Mother Nature's Bad Boy
The Wolverine Way - by Douglas H. Chadwick from Wild Collective on Vimeo.
Next Tuesday (June 22) wildlife biologist and author Douglas Chadwick stops by the Patagonia store in the Pearl to discuss his new book The Wolverine Way: (out on Patagonia Books $25.95).
As a volunteer with the Glacier Wolverine Project, Chadwick spent five years battling brutal winters, roving grizzlies, and the generally unforgiving terrain of Glacier National Park in order to track, capture, and radio-collar the park’s resident population of wolverines.
What emerged from Chadwick’s experience is an unprecedented look at one of the Northwest’s most legendary and least understood predators, with seldom-documented details on mating behavior, social hierarchy, and, most importantly, wolverine habitat, which requires vast tracts of undisturbed land in order for the animal to survive.

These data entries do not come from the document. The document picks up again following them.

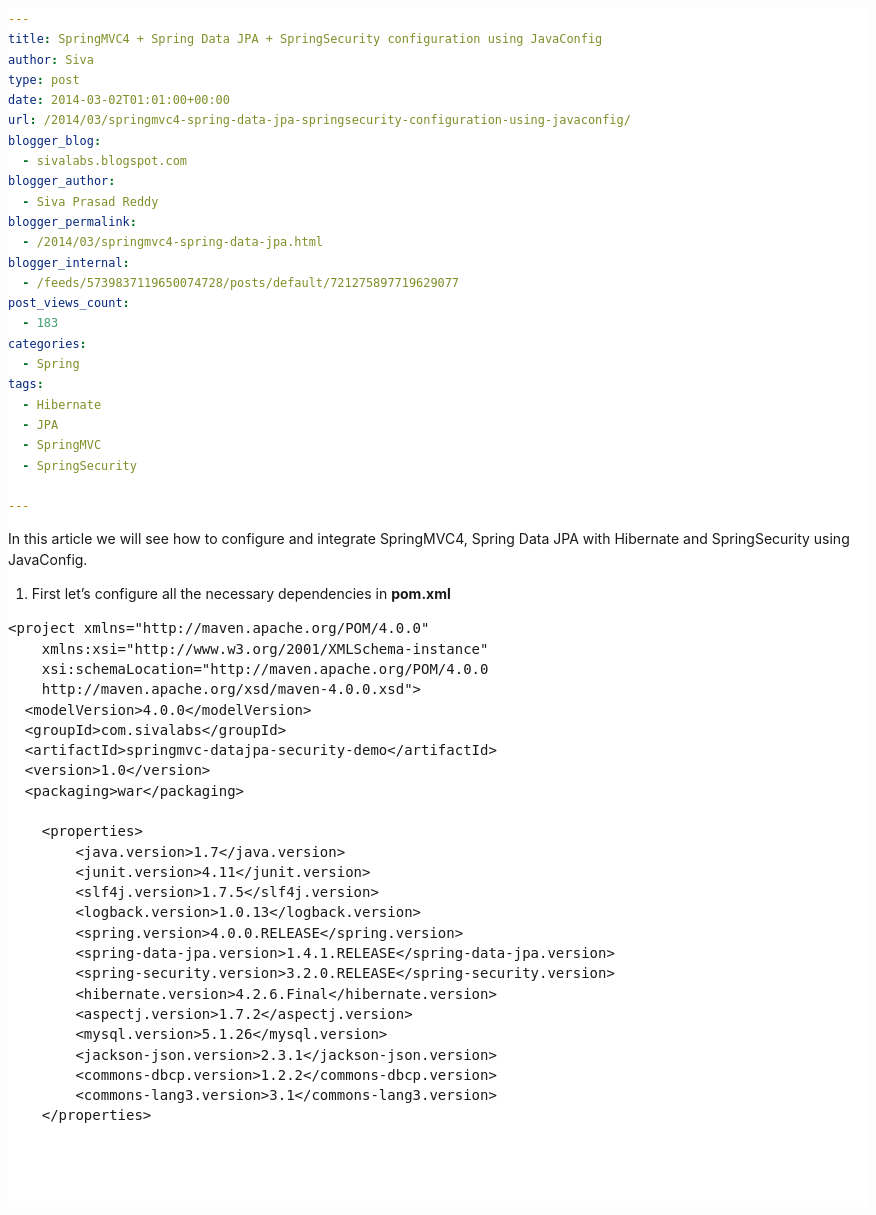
 ```yaml
---
title: SpringMVC4 + Spring Data JPA + SpringSecurity configuration using JavaConfig
author: Siva
type: post
date: 2014-03-02T01:01:00+00:00
url: /2014/03/springmvc4-spring-data-jpa-springsecurity-configuration-using-javaconfig/
blogger_blog:
  - sivalabs.blogspot.com
blogger_author:
  - Siva Prasad Reddy
blogger_permalink:
  - /2014/03/springmvc4-spring-data-jpa.html
blogger_internal:
  - /feeds/5739837119650074728/posts/default/721275897719629077
post_views_count:
  - 183
categories:
  - Spring
tags:
  - Hibernate
  - JPA
  - SpringMVC
  - SpringSecurity

---
```

In this article we will see how to configure and integrate SpringMVC4, Spring Data JPA with Hibernate and SpringSecurity using JavaConfig.

1. First let&#8217;s configure all the necessary dependencies in **pom.xml**

<pre class="lang:xhtml brush: xml">&lt;project xmlns="http://maven.apache.org/POM/4.0.0" 
	xmlns:xsi="http://www.w3.org/2001/XMLSchema-instance" 
	xsi:schemaLocation="http://maven.apache.org/POM/4.0.0 
	http://maven.apache.org/xsd/maven-4.0.0.xsd">
  &lt;modelVersion>4.0.0&lt;/modelVersion>
  &lt;groupId>com.sivalabs&lt;/groupId>
  &lt;artifactId>springmvc-datajpa-security-demo&lt;/artifactId>
  &lt;version>1.0&lt;/version>
  &lt;packaging>war&lt;/packaging> 
  
	&lt;properties>
		&lt;java.version>1.7&lt;/java.version>
		&lt;junit.version>4.11&lt;/junit.version>
		&lt;slf4j.version>1.7.5&lt;/slf4j.version>
		&lt;logback.version>1.0.13&lt;/logback.version>
		&lt;spring.version>4.0.0.RELEASE&lt;/spring.version>
		&lt;spring-data-jpa.version>1.4.1.RELEASE&lt;/spring-data-jpa.version>
		&lt;spring-security.version>3.2.0.RELEASE&lt;/spring-security.version>
		&lt;hibernate.version>4.2.6.Final&lt;/hibernate.version>
		&lt;aspectj.version>1.7.2&lt;/aspectj.version>
		&lt;mysql.version>5.1.26&lt;/mysql.version>
		&lt;jackson-json.version>2.3.1&lt;/jackson-json.version>
		&lt;commons-dbcp.version>1.2.2&lt;/commons-dbcp.version>
		&lt;commons-lang3.version>3.1&lt;/commons-lang3.version>
	&lt;/properties>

Unfortunately, Chadwick also reveals that the wolverine, which teeters on the edge of being endangered (less than 500 are thought to remain in the lower 48 today), may be an indicator species on par with that of arctic polar bears in terms of witnessing the devastating effects of global warming on wildlife populations.
Yet, if Chadwick leaves us with anything it’s hope. Because while the wolverine may be at its most vulnerable point today, The Wolverine Way confirms once and for all that this mighty creature most certainly lives up to its reputation as the toughest mammal on the planet.